— WHAT YOU ARE ASKED TO DO —
Please copy out every line of the records below word for word, omitting the pictures.

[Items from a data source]
━━━━
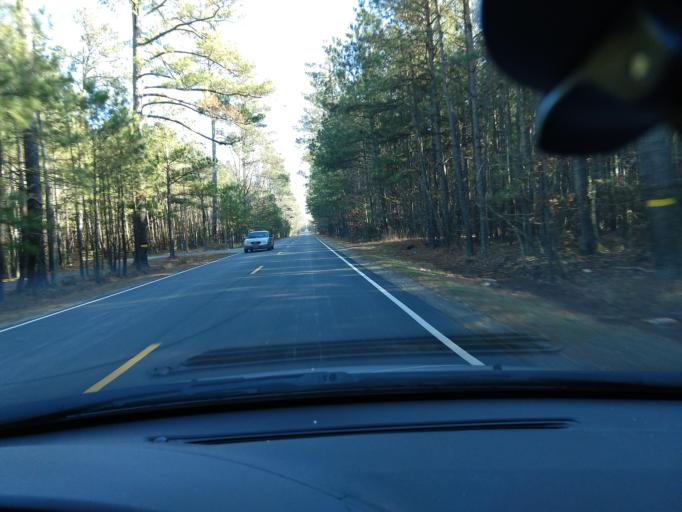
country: US
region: Virginia
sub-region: Surry County
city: Surry
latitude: 37.2791
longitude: -76.9145
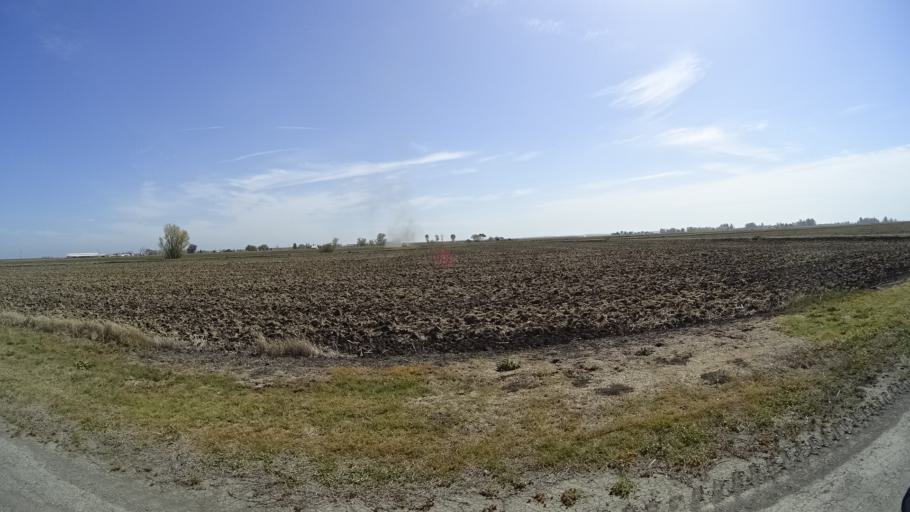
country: US
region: California
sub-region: Glenn County
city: Hamilton City
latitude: 39.6132
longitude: -122.0744
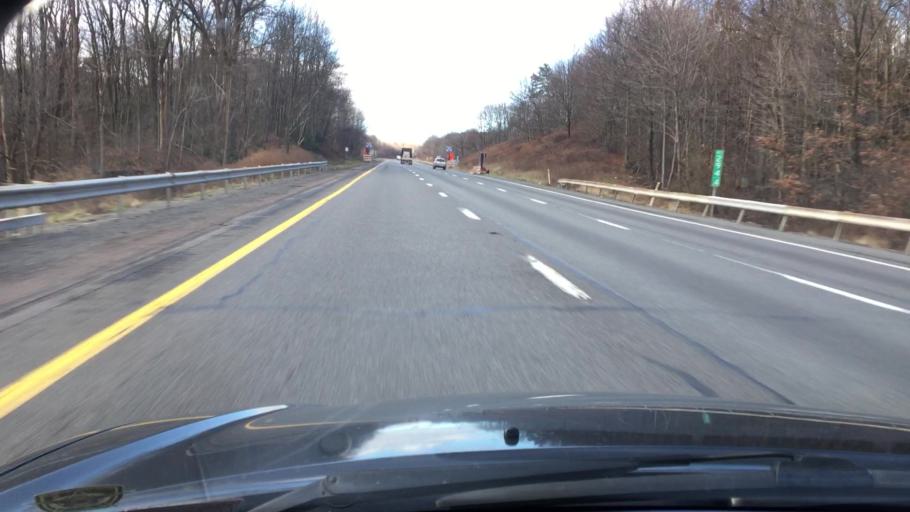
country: US
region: Pennsylvania
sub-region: Monroe County
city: Emerald Lakes
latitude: 41.0651
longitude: -75.3741
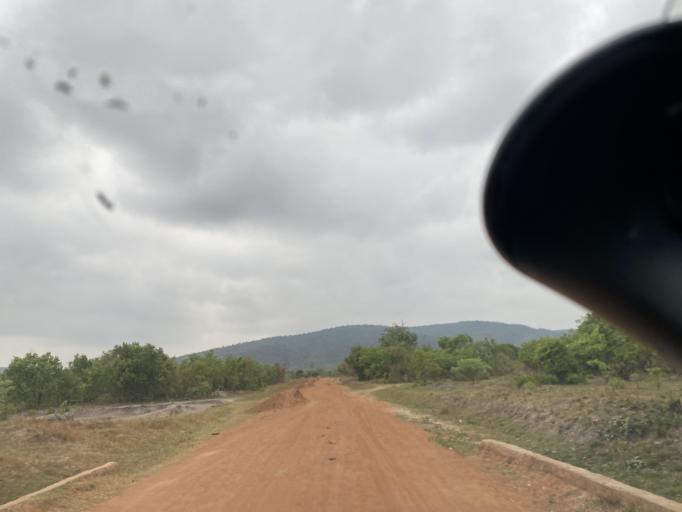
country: ZM
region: Lusaka
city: Chongwe
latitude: -15.1980
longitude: 28.7651
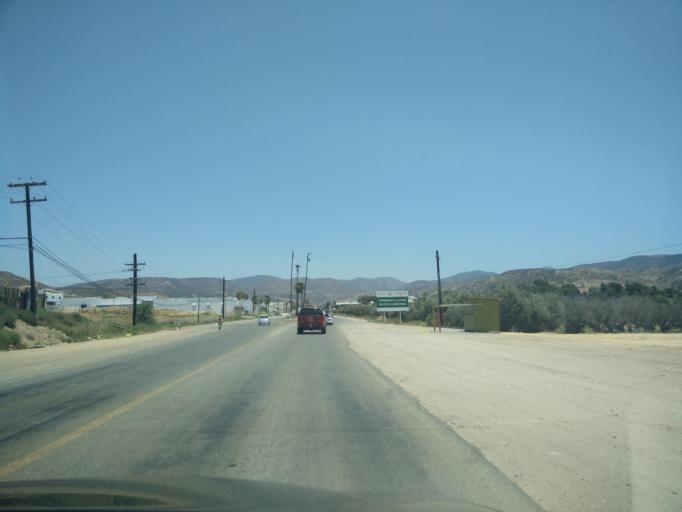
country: MX
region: Baja California
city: El Sauzal
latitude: 31.9034
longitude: -116.7019
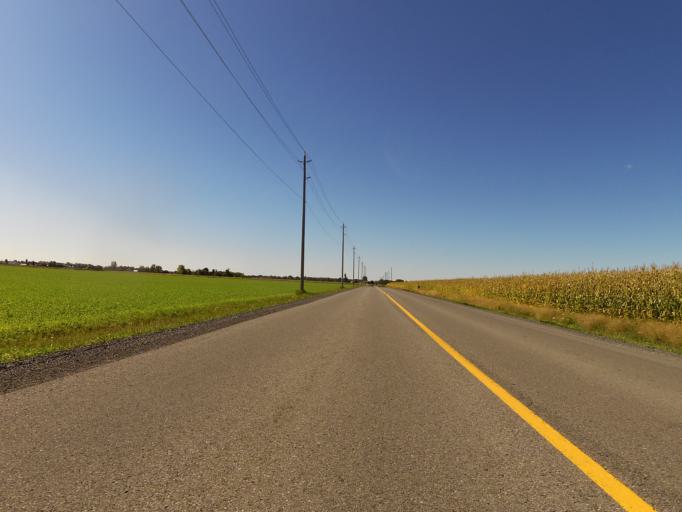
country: CA
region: Ontario
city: Casselman
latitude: 45.2664
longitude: -75.2555
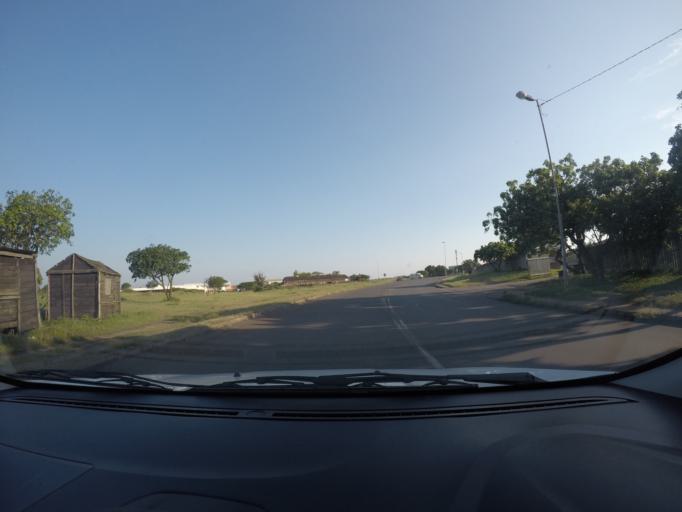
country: ZA
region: KwaZulu-Natal
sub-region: uThungulu District Municipality
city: Richards Bay
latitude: -28.7665
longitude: 32.0094
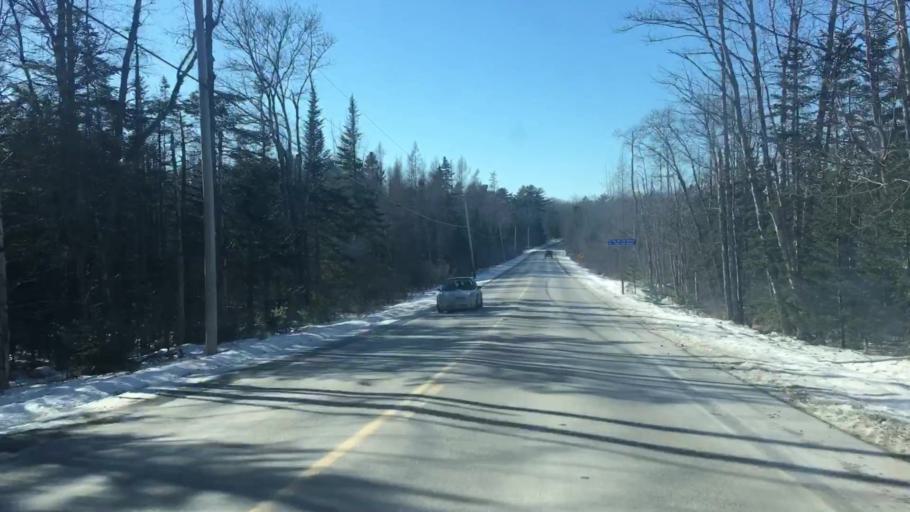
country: US
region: Maine
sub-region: Hancock County
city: Sedgwick
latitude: 44.3813
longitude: -68.6529
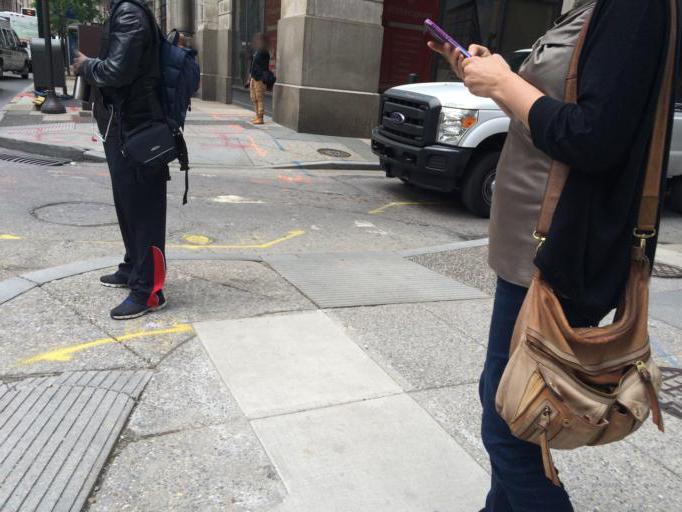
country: US
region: Pennsylvania
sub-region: Philadelphia County
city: Philadelphia
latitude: 39.9491
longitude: -75.1631
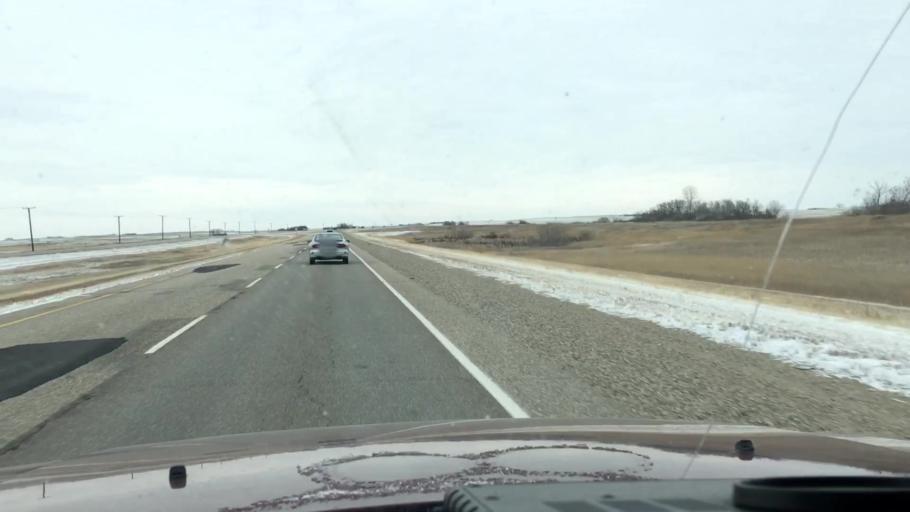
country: CA
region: Saskatchewan
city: Watrous
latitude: 51.4419
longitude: -106.2106
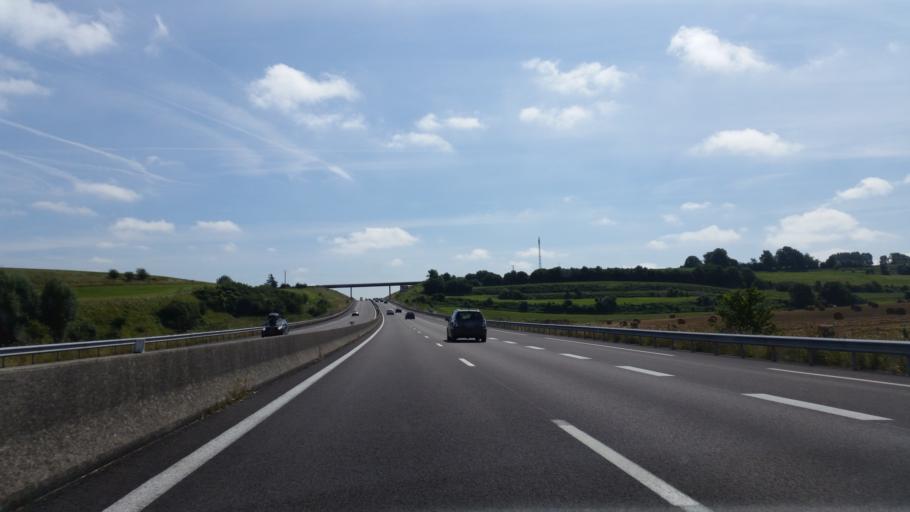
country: FR
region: Haute-Normandie
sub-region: Departement de la Seine-Maritime
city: Neufchatel-en-Bray
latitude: 49.7413
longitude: 1.5364
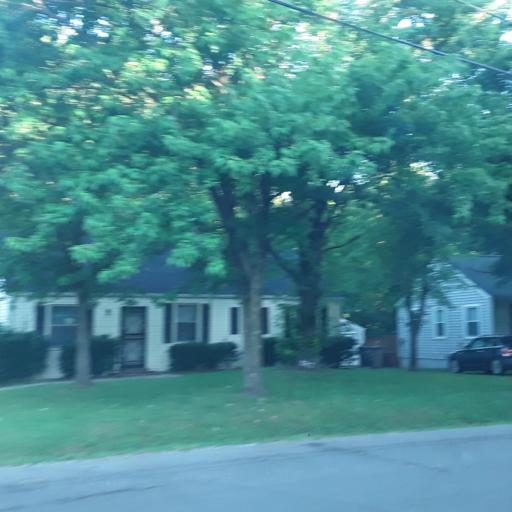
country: US
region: Tennessee
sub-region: Davidson County
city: Oak Hill
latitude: 36.1080
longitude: -86.7347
━━━━
— ANSWER TO THIS TASK —
country: US
region: Virginia
sub-region: Surry County
city: Surry
latitude: 37.2791
longitude: -76.9145
country: US
region: California
sub-region: Glenn County
city: Hamilton City
latitude: 39.6132
longitude: -122.0744
country: US
region: Pennsylvania
sub-region: Monroe County
city: Emerald Lakes
latitude: 41.0651
longitude: -75.3741
country: ZM
region: Lusaka
city: Chongwe
latitude: -15.1980
longitude: 28.7651
country: MX
region: Baja California
city: El Sauzal
latitude: 31.9034
longitude: -116.7019
country: CA
region: Ontario
city: Casselman
latitude: 45.2664
longitude: -75.2555
country: ZA
region: KwaZulu-Natal
sub-region: uThungulu District Municipality
city: Richards Bay
latitude: -28.7665
longitude: 32.0094
country: US
region: Maine
sub-region: Hancock County
city: Sedgwick
latitude: 44.3813
longitude: -68.6529
country: US
region: Pennsylvania
sub-region: Philadelphia County
city: Philadelphia
latitude: 39.9491
longitude: -75.1631
country: CA
region: Saskatchewan
city: Watrous
latitude: 51.4419
longitude: -106.2106
country: FR
region: Haute-Normandie
sub-region: Departement de la Seine-Maritime
city: Neufchatel-en-Bray
latitude: 49.7413
longitude: 1.5364
country: US
region: Tennessee
sub-region: Davidson County
city: Oak Hill
latitude: 36.1080
longitude: -86.7347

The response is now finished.